Title: Mathematics for Economics
Instructors: Matteo Brachetta, Alessia Cafferata, Mauro Rosestolato, Maria-Laura Torrente
Credits (CFU): 4 CFU
Lectures: 32 hours (8 hours for each module)
Homework: 64 hours
Period Taught: November 2024 – January 2025
Course Description and objectives
This course is the part of the Mathematics for Economics sequence for the PhD program in Economics and Quantitative Methods.
The course is divided in four modules.
The first module (Maria-Laura Torrente) aims to provide the student with the knowledge of advanced mathematical methods to successfully deal with economic models from a quantitative viewpoint. More specifically, the course will introduce the student to both the unconstrained and the constrained optimization of functions of several variables.
The second module (Matteo Brachetta) aims to study some applications of optimization techniques to problems in Finance, with a special focus to portfolio theory. After a brief review of random variables and utility functions, static maximization of expected utility is investigated. In particular, this part covers asset allocation problems with concave utility functions. Depending on the background of the students, some numerical experiments might be explored.
The third module (Alessia Cafferata) aims to provide the basic knowledge to model different economic problems under the formalism of dynamical systems in one and two dimensions in discrete time. After a brief review of linear and nonlinear difference equations and the introduction of deterministic chaos, different kinds of maps and local bifurcations will be investigated. Students are expected to learn the basic discrete-time formulation of dynamic models for the study of economic and social systems and to learn an autonomous approach to the problems related to the analysis of systems that evolve over time. Some economic applications of dynamic models will be explored.
The fourth module (Mauro Rosestolato) aims to give the student a taste of optimal control theory in continuous time via dynamic programming. After some motivating examples, the general optimal control problem is introduced.
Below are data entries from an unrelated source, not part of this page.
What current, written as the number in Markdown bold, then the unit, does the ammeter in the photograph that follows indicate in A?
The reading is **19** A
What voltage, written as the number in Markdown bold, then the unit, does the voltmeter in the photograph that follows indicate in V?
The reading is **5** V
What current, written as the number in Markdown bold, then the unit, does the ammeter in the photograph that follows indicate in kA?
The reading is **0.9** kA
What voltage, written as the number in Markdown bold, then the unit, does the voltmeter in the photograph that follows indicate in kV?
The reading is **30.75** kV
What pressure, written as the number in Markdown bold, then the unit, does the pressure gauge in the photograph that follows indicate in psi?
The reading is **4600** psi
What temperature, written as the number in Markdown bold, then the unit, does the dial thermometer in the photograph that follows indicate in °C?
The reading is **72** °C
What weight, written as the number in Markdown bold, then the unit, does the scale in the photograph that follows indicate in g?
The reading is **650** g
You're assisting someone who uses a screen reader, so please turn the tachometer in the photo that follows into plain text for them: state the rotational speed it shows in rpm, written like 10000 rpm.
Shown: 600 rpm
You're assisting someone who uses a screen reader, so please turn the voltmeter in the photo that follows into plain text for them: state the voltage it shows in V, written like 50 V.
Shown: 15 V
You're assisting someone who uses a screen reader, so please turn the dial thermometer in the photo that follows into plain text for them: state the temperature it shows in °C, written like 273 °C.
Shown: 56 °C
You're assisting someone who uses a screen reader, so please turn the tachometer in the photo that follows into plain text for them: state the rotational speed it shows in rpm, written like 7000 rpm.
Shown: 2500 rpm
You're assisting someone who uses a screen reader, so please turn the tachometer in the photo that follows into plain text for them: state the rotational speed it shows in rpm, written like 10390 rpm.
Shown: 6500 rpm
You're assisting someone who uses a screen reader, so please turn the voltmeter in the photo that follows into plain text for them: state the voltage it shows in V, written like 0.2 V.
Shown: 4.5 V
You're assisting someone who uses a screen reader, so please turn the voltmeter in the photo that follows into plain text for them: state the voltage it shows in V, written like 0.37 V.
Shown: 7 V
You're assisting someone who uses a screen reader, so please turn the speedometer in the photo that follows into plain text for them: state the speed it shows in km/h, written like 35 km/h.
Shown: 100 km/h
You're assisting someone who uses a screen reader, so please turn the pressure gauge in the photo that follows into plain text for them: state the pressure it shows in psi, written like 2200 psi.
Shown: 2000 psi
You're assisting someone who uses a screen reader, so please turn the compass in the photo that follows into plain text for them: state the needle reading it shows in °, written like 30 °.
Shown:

Bellman's principle of optimality, the Hamilton-Jacobi-Bellman equation, and their combined use to find an optimal control strategy will be presented and applied to simple cases.
Prerequisites
It is expected that students have prior knowledge of calculus and optimization in one variable and basic notions of linear algebra.
Course Materials
Lecture slides will generally contain all the material students are expected to learn.
In turn, the lectures will often refer to and closely follow the relevant chapters in:
- Simon, C., Blume, L.: Mathematics for Economists (1994), Norton and Company
- Peccati, L., D'Amico, M., Cigola, M. : Maths for Social Sciences (2018), Springer
- Knut Sydsaeter, Peter Hammond, Atle Seierstad, Arne Strom, "Further mathematics for Economic Analysis" (2nd edition), Pearson
- Bischi, G.I., Lamantia, F., Radi, D.: Lectures Notes on Dynamical Systems in Economics and Finance (2014), available online.
Assessment
Students will be assessed in the final exam, which will consist of questions on the the theoretical and modeling features treated in the course as well as exercises.